YOLO Dataset Annotation and AI-Assisted Auto-Labelling

The quality of your training dataset determines the ceiling of your YOLO model's performance. Getting the data pipeline right — directory structure, label format, 4K handling, and auto-labelling — is where most projects succeed or fail before training even starts.

Dataset Directory Structure

VisionLab's AnnotateTab recognises two layouts. The recommended one:

dataset_root/
  classes.txt        ← one class name per line
  images/
    001.jpg
    002.jpg
  labels/
    001.txt           ← YOLO format annotations
    002.txt

classes.txt example:

defect
chip
scratch

Each label file contains one bounding box per line:

<class_id> <cx_norm> <cy_norm> <w_norm> <h_norm>

All coordinates are normalised to [0, 1] relative to image width/height. For a 640×480 image, a box at pixel (200, 120) with size 80×60:

0  0.3125  0.250  0.125  0.125

Annotation Workflow in AnnotateTab

Open Folder → select dataset_root/
Add Class → type class names (must match classes.txt)
Draw bounding boxes by drag — they auto-save to labels/
Navigate with A / D keys or arrow buttons
Save All — writes all pending labels at once

Always create classes.txt before annotating.

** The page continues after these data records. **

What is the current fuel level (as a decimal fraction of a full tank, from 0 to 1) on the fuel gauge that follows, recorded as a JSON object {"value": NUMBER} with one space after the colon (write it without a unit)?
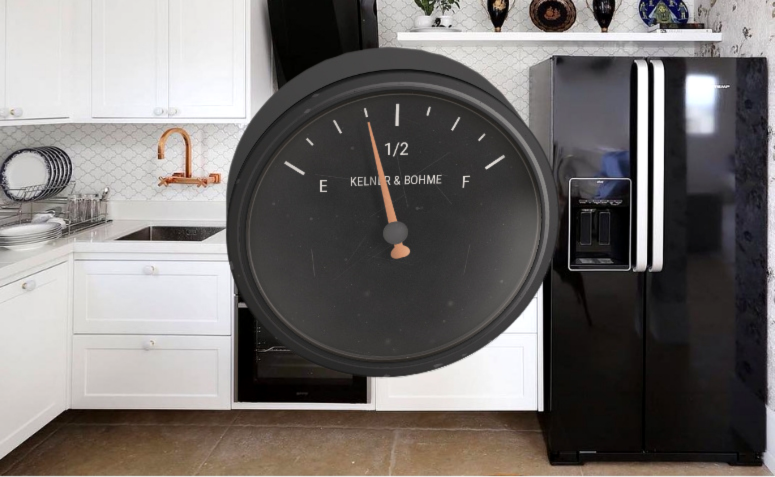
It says {"value": 0.375}
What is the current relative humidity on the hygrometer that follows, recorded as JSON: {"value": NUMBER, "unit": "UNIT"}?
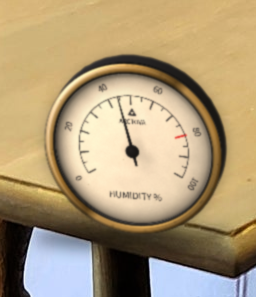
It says {"value": 45, "unit": "%"}
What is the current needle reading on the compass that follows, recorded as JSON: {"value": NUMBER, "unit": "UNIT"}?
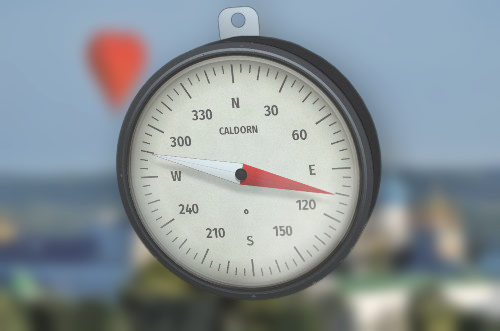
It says {"value": 105, "unit": "°"}
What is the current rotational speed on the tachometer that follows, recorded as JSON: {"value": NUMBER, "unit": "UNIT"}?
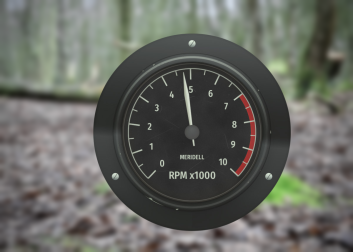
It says {"value": 4750, "unit": "rpm"}
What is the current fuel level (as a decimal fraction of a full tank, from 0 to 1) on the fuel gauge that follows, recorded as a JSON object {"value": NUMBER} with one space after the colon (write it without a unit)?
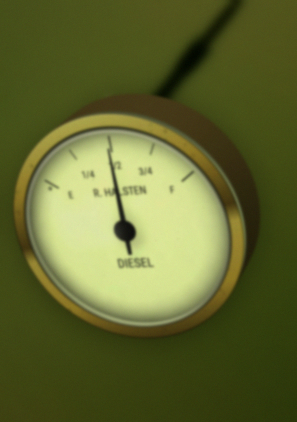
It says {"value": 0.5}
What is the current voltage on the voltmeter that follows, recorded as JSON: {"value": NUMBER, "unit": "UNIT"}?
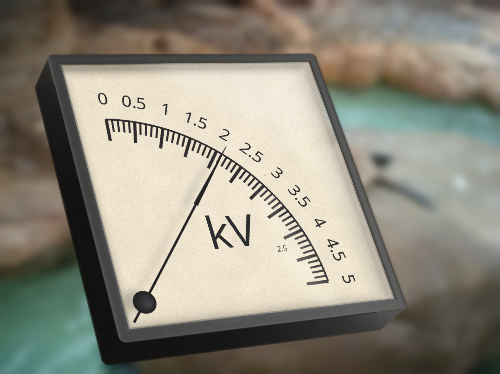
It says {"value": 2.1, "unit": "kV"}
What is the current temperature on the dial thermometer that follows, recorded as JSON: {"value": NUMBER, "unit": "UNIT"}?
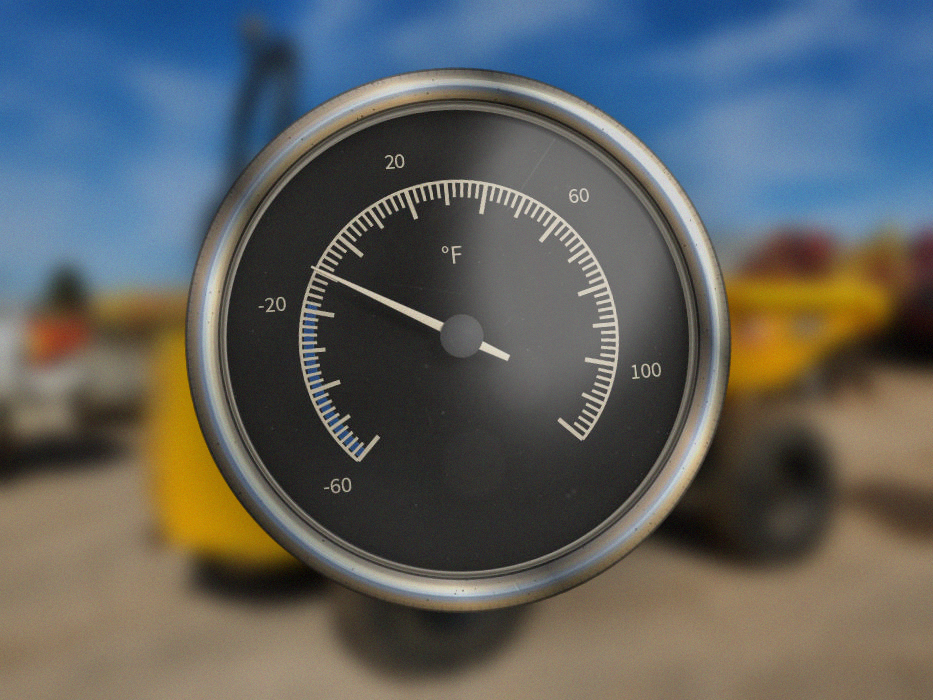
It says {"value": -10, "unit": "°F"}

If the file is missing when you hit Save, class IDs may be assigned in a different order and corrupt your dataset.

Extracting Frames from Video

Rather than photographing parts manually, extract frames from a video of the production line:

python extract_frames.py
# every 3rd frame, first 300 frames → ~100 images
# output: tests/dataset/<class>/1/

Aim for images that cover the full range of lighting conditions, part orientations, and defect sizes you expect in production.

Handling 4K Images

YOLOv8's default input is 640×640. Directly downscaling a 4K frame (3840×2160) shrinks a 300 px defect to ~50 px — small enough to drop off the detection map entirely.

Option A — Increase img_size to 1280 (simple, needs ≥ 8 GB VRAM)

Option B — Tile the dataset (recommended for 4K):

python tile_dataset.py \
  --input  tests/dataset/parts/raw \
  --output tests/dataset/parts/tiled
# 640×640 tiles with 160 px overlap
# one 4K image → 30–50 training crops

Tiling preserves the original pixel scale of defects, which dramatically improves recall on small targets. As a bonus, it multiplies your training set size by 30–50× without collecting more images.

Train / Val Split

python split_dataset.py \
  --input     tests/dataset/parts/tiled \
  --output    tests/dataset/parts/split \
  --val-ratio 0.2

Output:

split/
  images/train/   images/val/
  labels/train/   labels/val/
  classes.txt
  dataset.yaml    ← ready for YOLOv8

AI-Assisted Auto-Labelling

Once you have a first-pass trained model (best.onnx), feed it back into VisionLab's annotation UI to pre-label new images automatically:

New images → best.onnx inference → pre-filled bounding boxes
                                          ↓
                                 Human reviewer corrects
                                 wrong/missing boxes
                                          ↓
                                 Save confirmed labels

In practice, a model trained on 200 manually-labelled images can correctly pre-label 70–85% of new images, reducing annotation time per image from ~2 minutes to ~20 seconds.

Quick Reference: How Many Images?

Dataset size	Expected mAP50	Notes
50–100 images	0.60–0.75	Proof-of-concept only
200–500 images	0.80–0.88	Production-viable for simple defects
500–2000 images	0.88–0.94	Good for multi-class or small defects
> 2000 images	0.94+	High-confidence, rare-defect scenarios

With 4K tiling, 50 raw images can become 2000+ training crops — often enough to reach production-viable accuracy without collecting more data.